BEGIN Exercise text

Buchanan v. Buchanan

267 N.E.2d 155 | Ind. | 1971

256 Ind. 119 (1971)
267 N.E.2d 155

DENNIS D. BUCHANAN
v.
KATHLEEN BUCHANAN.

No. 370S55.

Supreme Court of Indiana.

Filed March 9, 1971.
Rehearing denied April 21, 1971.

*121 John R. Dollens, of Scottsburg, for appellant.

James D. Allen, William L. Thompson, of Salem, for appellee.

DEBRULER, J.

This is an appeal from judgment of the Scott Circuit Court arising out of a divorce proceeding. The trial court awarded the decree of divorce to the plaintiff-appellant-husband and awarded custody of two minor children, a nine year old boy and a seven year old girl, to the defendant-appellee-wife, and further ordered the appellant to pay support and maintenance of the children at the rate of ten dollars per week per child.

Appellant filed a motion for new trial alleging that the trial court decision was not sustained by sufficient evidence and was contrary to law in that (1) the court erred in ordering ten dollars per week support payments for the eldest child, a nine year old boy, when in fact the appellee admitted that the appellant had not fathered the boy and that no evidence was offered to show that he had fathered the boy; and (2) the court erred in granting custody of the youngest child to appellee, a seven year old girl alleging that appellee had admitted in reply to the appellant's pleadings that she was not fit to have custody of the child and the evidence conclusively showed that appellee was living in an adulterous relationship from the time of separation to date of trial. This motion for new trial was overruled which brings about this appeal.

END Exercise text
BEGIN Dataset extract

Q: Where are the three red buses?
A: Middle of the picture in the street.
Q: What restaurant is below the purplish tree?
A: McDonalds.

END Dataset extract

## Problem statement
Render this sentence from the divorce appeal opinion above in Spanish: "This motion for new trial was overruled which brings about this appeal."

## Solution to this exercise
Esta moción para un nuevo juicio fue denegada, lo que da origen a esta apelación.